Accuracy drops after quantization. Inspect a per-layer error heatmap. The fix is almost always to switch the worst offender layers back to BF16/FP16.
Throughput gain smaller than expected. You might be memory-bound or launch-bound, not compute-bound. Verify kernel fusion and that the dtype is consistent end-to-end — mixed paths can kill performance.
Run-to-run instability. Check backend precision modes and deterministic flags. Tighten seed control and mixed-precision autocast boundaries.
5.2 Decision checklist
Before locking a precision strategy, make sure you can answer these:
- What’s the quality budget — how much metric loss is acceptable?

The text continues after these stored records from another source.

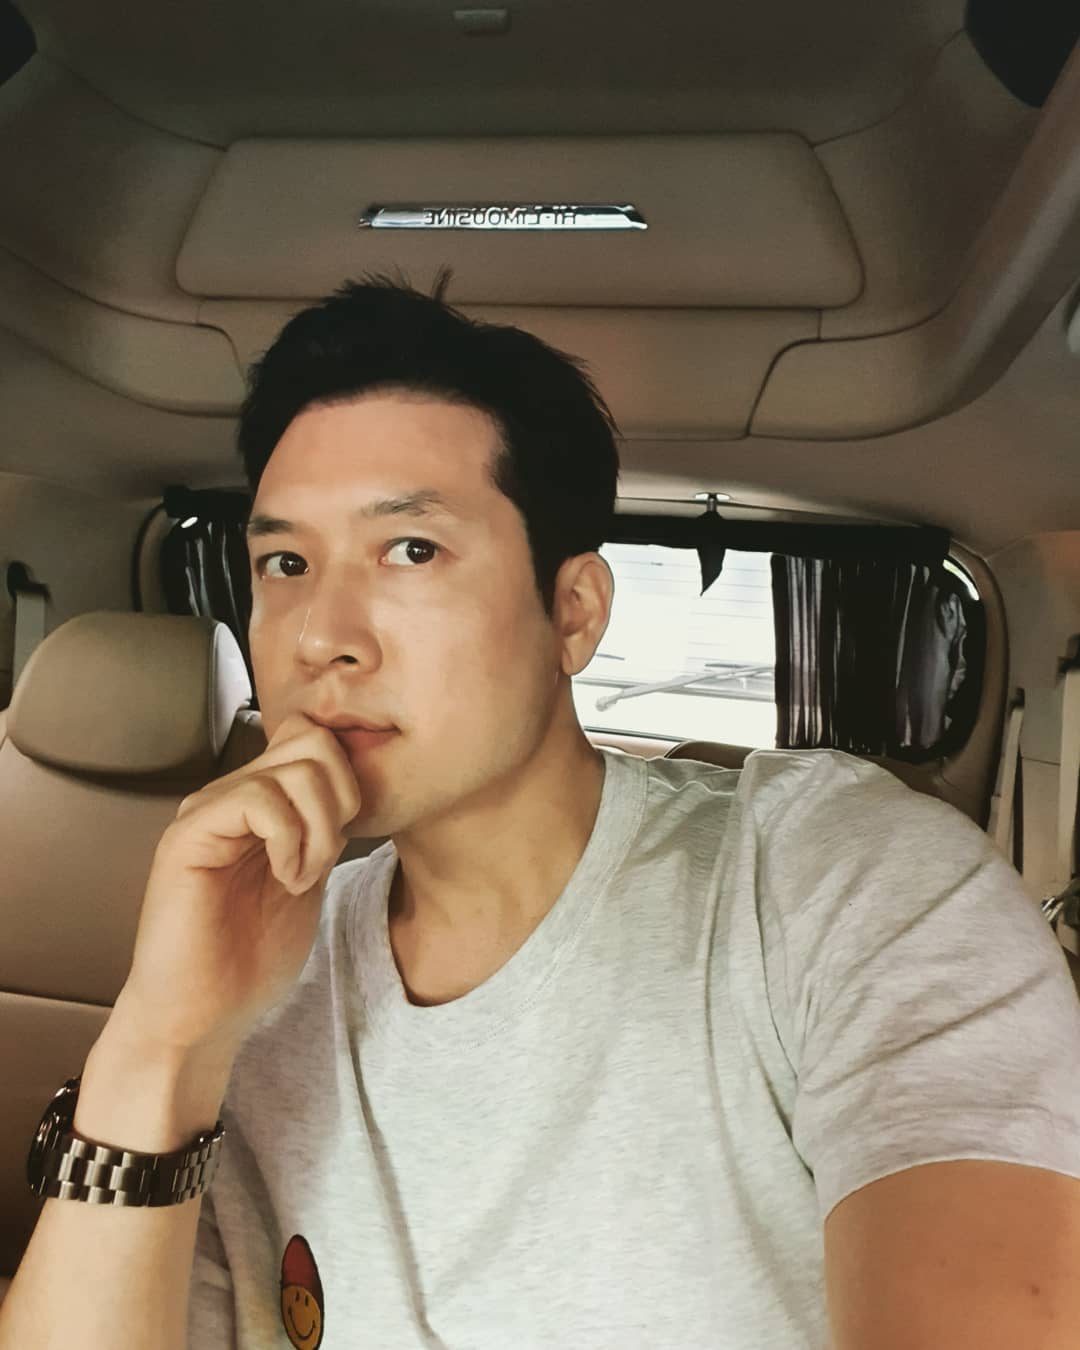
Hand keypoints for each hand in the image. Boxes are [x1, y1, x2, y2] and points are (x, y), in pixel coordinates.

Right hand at [109, 712, 361, 1058]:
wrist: (204, 1014)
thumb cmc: (252, 958)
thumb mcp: (310, 875)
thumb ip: (323, 828)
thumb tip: (357, 788)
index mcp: (259, 801)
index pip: (316, 738)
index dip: (348, 780)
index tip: (343, 841)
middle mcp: (230, 793)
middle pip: (314, 740)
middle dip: (341, 801)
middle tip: (323, 859)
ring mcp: (207, 809)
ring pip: (295, 768)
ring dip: (318, 830)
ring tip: (300, 878)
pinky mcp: (189, 834)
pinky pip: (259, 800)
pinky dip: (289, 841)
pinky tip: (284, 879)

- Is the workload compute-bound or bandwidth-bound?
- Do optimized kernels exist for the target hardware and format?
- Which layers are numerically sensitive?
- Is the calibration / quantization pipeline operationally mature?
- Do you need strict reproducibility?
If the answers are unclear, a safe starting point is BF16 + FP32 accumulation for training and INT8 with selective BF16 fallback for inference. You can always push lower once you have the measurement infrastructure to do it safely.
Final Thoughts
Precision is a first-order systems decision, not a footnote. Lower precision wins mostly by moving fewer bytes and unlocking specialized hardware — not by doing less math. BF16 has earned its place as the training default; INT8 remains the inference workhorse; and INT4/FP8 are powerful tools that reward careful engineering.
The one line to remember: go as low as you can — but no lower than your quality and stability budget allows.